その腕を横からグッと捕まえた人がいたからだ。
知らぬ間に向かい合って座る私達のテーブルの横に立つ人。
「……高宮、課長…………。」
「お前………。」
晴真のこんな顔を見るのも初めてだった。
ギリギリと悔しそうに奥歯を噛み締めている。
けれど高宮課長は気にも留めない様子で私へ声を掛けた。
「藤花。帰るぞ。

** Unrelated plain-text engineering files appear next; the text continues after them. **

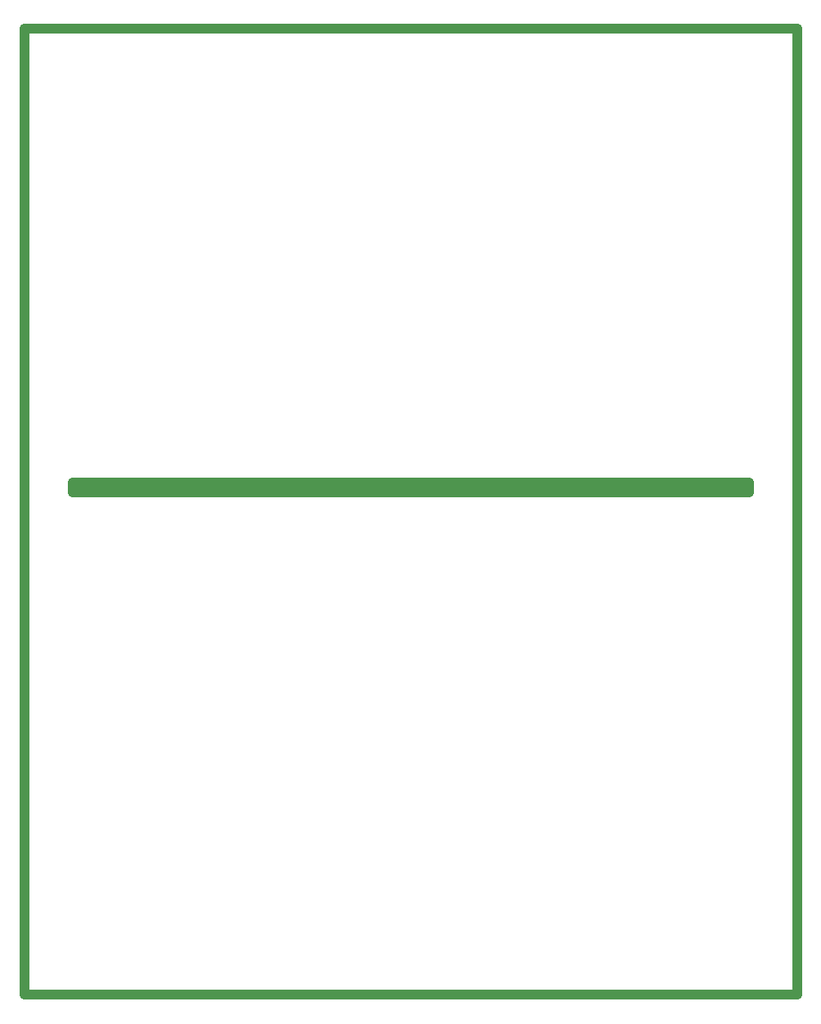
<source format=gbr>
%TF.GenerationSoftware,KiCad,Pcbnew,(5.1.0)-1*%
%TF.CreationDate,2019-09-30T23:49:38+02:00*%
%TF.ProjectId,KicadJE_SympleSeq,4b696361-644a-4455-9f53-796d706c6553,Rev A*%
%TF.SameCoordinates,Original*%
%TF.FileFunction,Profile,NP*%
%FSLAX46Y46*%
G04 Gerber Fmt 4.6, Leading zero omitted, Abs format (unit mm)*
G04 Created by KiCad (PCBNEW (5.1.0)-1) date 2019-09-30 23:49:38*
%MOMM*%
%LPD*%
G04 APERTURE LIST*
%ADD10C,1.000000*%
G04 APERTURE END LIST*
D10*
X105000000Y-96950000D02*
X105000000Y-97950000D01*
X175000000Y-96950000D02*
X175000000Y-97950000D01*
X105000000Y-96950000D02*
X175000000Y-96950000D01*
X175000000Y-97950000D02*
X105000000Y-97950000D01*
X180000000Y-50000000D02*
X100000000Y-50000000D01*
X180000000Y-150000000D02*
X180000000Y-50000000D01*
X100000000Y-150000000D02*
X180000000Y-150000000D01*
X100000000Y-50000000D02*
X100000000Y-150000000D01*
M02*

</source>
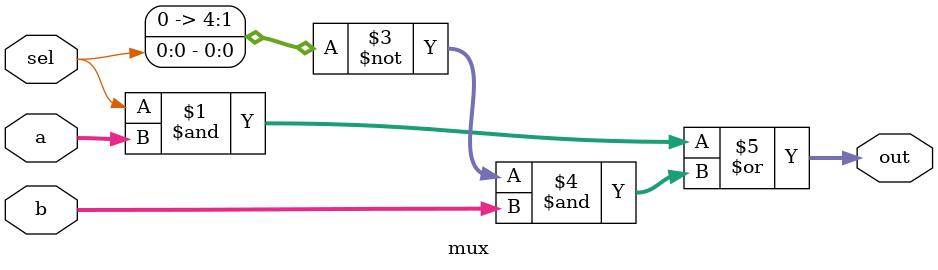
<source format=v>
module mux( 
input [4:0] a, b,
input sel,
output [4:0] out );
// When sel=0, assign a to out. 
// When sel=1, assign b to out. 
assign out=(sel&a)|(~sel&b);
endmodule

</source>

」
「えっ。でも。」
「俺のことで聞きたいことがあるなら俺に聞けよ。」
ごもっともなことを言われて私は席を立った。
ここにいても建設的な会話が出来るとも思えない。
「藤花!待てよ。騙されてるって。」
騙されてる。
その言葉に僅かに揺らぎそうになる。
振り返った高宮課長が冷たく言い放った。
「俺、知り合いに腕のいい弁護士いるから。
名誉毀損とか、結婚詐欺とか、なんでも相談に乗ってくれると思うけど?
のうのうと暮らしていたかったら、藤花に金輪際関わらないことだな。」
本当に人を殺めそうな目で晴真を睨んでから「行こう」と手を引かれた。